> [PROMPT] Print the data exactly. Omit the pictures.

> [GIVEN ENTRIES]
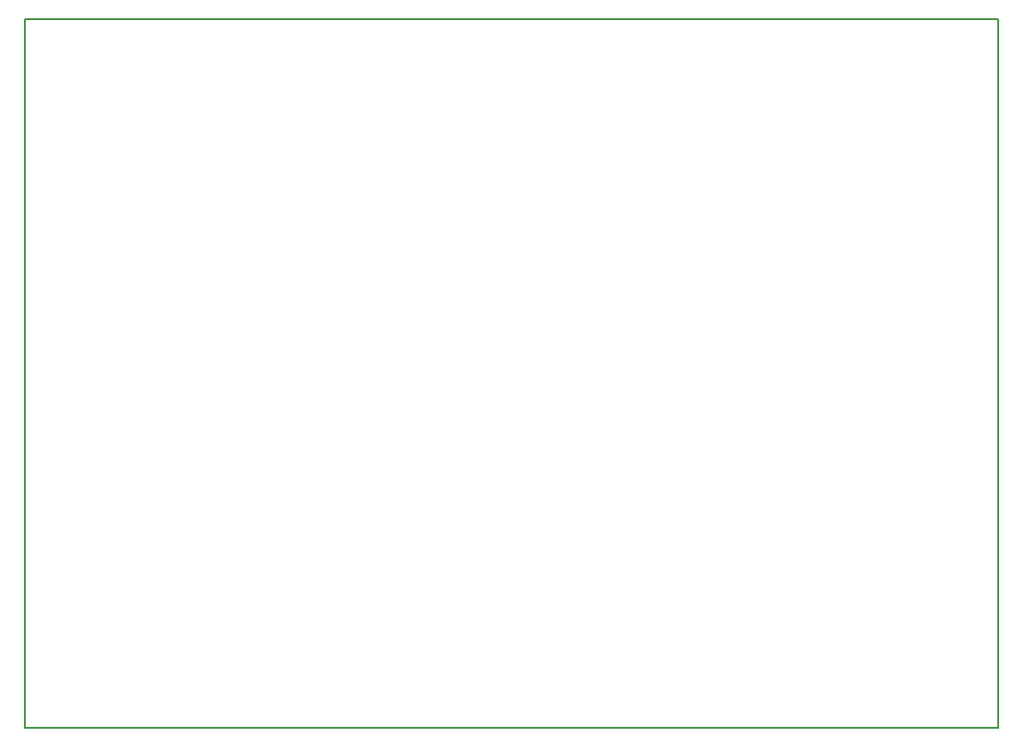
<source format=gbr>
G04 #@! TF.FileFunction,Profile,NP*
%FSLAX46Y46*%
G04 Gerber Fmt 4.6, Leading zero omitted, Abs format (unit mm)*
G04 Created by KiCad (PCBNEW 4.0.7) date 08/12/18 23:10:55*
%MOMM*%
%LPD*%
G01*
G04 APERTURE LIST*
%ADD10C,0.100000*%
%ADD11C,0.150000*%
G04 APERTURE END LIST*
D10*
D11*
X21590000Y-26924000D02*
X22860000Y-26924000D01*
X21590000Y-89662000D02*
X21590000Y-26924000D01*
X107696000Y-89662000D02*
X21590000Y-89662000D01*
X107696000Y-26924000D02*
X107696000Y-89662000D01*
X105664000Y-26924000D02*
X107696000Y-26924000D01*
X21844000Y-26924000D02*
X105664000Y-26924000D01*
M02*

</source>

> [OUTPUT OF THE EXERCISE]
<source format=gbr>
G04 #@! TF.FileFunction,Profile,NP*
%FSLAX46Y46*%
G04 Gerber Fmt 4.6, Leading zero omitted, Abs format (unit mm)*
G04 Created by KiCad (PCBNEW 4.0.7) date 08/12/18 23:10:55*
%MOMM*%
%LPD*%
G01*
G04 APERTURE LIST*
%ADD10C,0.100000*%
%ADD11C,0.150000*%
G04 APERTURE END LIST*
D10*
D11*
X21590000Y-26924000D02*
X22860000Y-26924000D01*
X21590000Y-89662000D02*
X21590000Y-26924000D01*
X107696000Y-89662000D02*
X21590000Y-89662000D01*
X107696000Y-26924000D02*
X107696000Y-89662000D01*
X105664000Y-26924000D02*
X107696000Y-26924000D01*
X21844000Y-26924000D02*
X105664000Y-26924000D01*
M02*

</source>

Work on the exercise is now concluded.